======== Trecho do documento

Da Redação
A China confirmou oficialmente novos focos de febre aftosa em regiões-chave de produção pecuária, acendendo alerta global. A detecção do sorotipo SAT1, inédito no país, preocupa especialistas pela capacidade de disseminação do vírus.
Novo sorotipo identificado na China
Os surtos foram registrados em dois rebanhos nas províncias de Gansu e Xinjiang, noroeste chinês. Foram identificados 219 bovinos infectados dentre 6.229 animais analisados nas propriedades afetadas.
A confirmação do SAT1 representa risco significativo para a pecuária. Este sorotipo não responde às vacinas atualmente utilizadas, ampliando potencial de disseminação entre rebanhos susceptíveis.
Risco epidemiológico para o Brasil
A febre aftosa afeta bovinos, suínos, ovinos e animais de casco fendido com elevada contagiosidade. A doença se espalha rapidamente entre rebanhos sem proteção vacinal adequada.
Mato Grosso, maior produtor pecuário brasileiro, intensifica medidas de biossegurança nas propriedades. Autoridades sanitárias monitoram a evolução da situação internacional com rigor.
Medidas de contenção em análise
O Ministério da Agricultura chinês implementa protocolos de isolamento dos rebanhos infectados. Especialistas reforçam importância do controle rigoroso de fronteiras e do reforço vacinal preventivo.
A comunidade pecuária brasileira aguarda orientações específicas das autoridades sanitárias para adequação dos protocolos existentes.

================
======== Segmento de dados

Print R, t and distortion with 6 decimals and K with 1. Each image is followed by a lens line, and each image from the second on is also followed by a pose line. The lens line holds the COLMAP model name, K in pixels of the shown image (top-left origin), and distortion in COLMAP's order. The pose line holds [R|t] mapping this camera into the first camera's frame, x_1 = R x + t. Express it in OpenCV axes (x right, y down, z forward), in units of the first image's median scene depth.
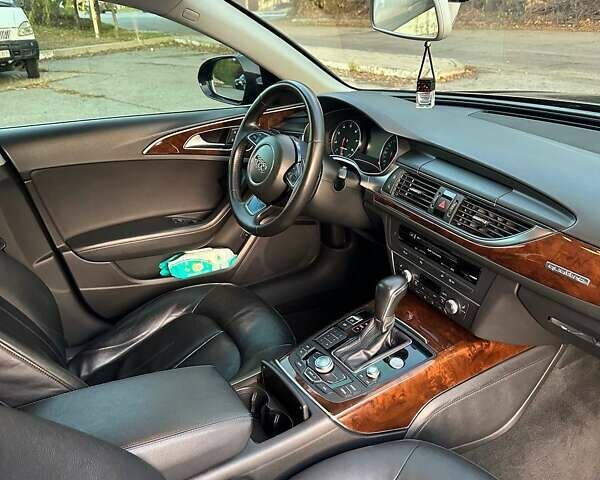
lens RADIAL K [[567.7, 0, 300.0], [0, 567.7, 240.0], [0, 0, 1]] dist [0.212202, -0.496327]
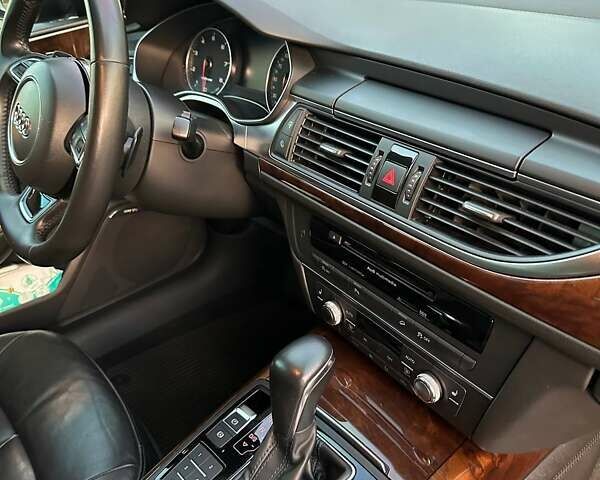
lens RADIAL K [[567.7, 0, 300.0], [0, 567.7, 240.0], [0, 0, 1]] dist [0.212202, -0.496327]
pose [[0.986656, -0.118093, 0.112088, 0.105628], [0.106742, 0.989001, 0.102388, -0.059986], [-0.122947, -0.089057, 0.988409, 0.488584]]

================

Tarefa
Repita literalmente o trecho do texto sobre a febre aftosa na China que vai de "Novo sorotipo identificado" a "internacional com rigor.", inclusive. O material tem origem em outra fonte.

Tarefa concluída
Novo sorotipo identificado na China
Os surtos foram registrados em dois rebanhos nas províncias de Gansu e Xinjiang, noroeste chinês. Foram identificados 219 bovinos infectados dentre 6.229 animais analisados nas propriedades afetadas.
A confirmação do SAT1 representa risco significativo para a pecuária. Este sorotipo não responde às vacinas atualmente utilizadas, ampliando potencial de disseminação entre rebanhos susceptíveis.
Risco epidemiológico para o Brasil
A febre aftosa afeta bovinos, suínos, ovinos e animais de casco fendido com elevada contagiosidade. A doença se espalha rapidamente entre rebanhos sem proteção vacinal adequada.
Mato Grosso, maior produtor pecuário brasileiro, intensifica medidas de biossegurança nas propriedades. Autoridades sanitárias monitoram a evolução da situação internacional com rigor.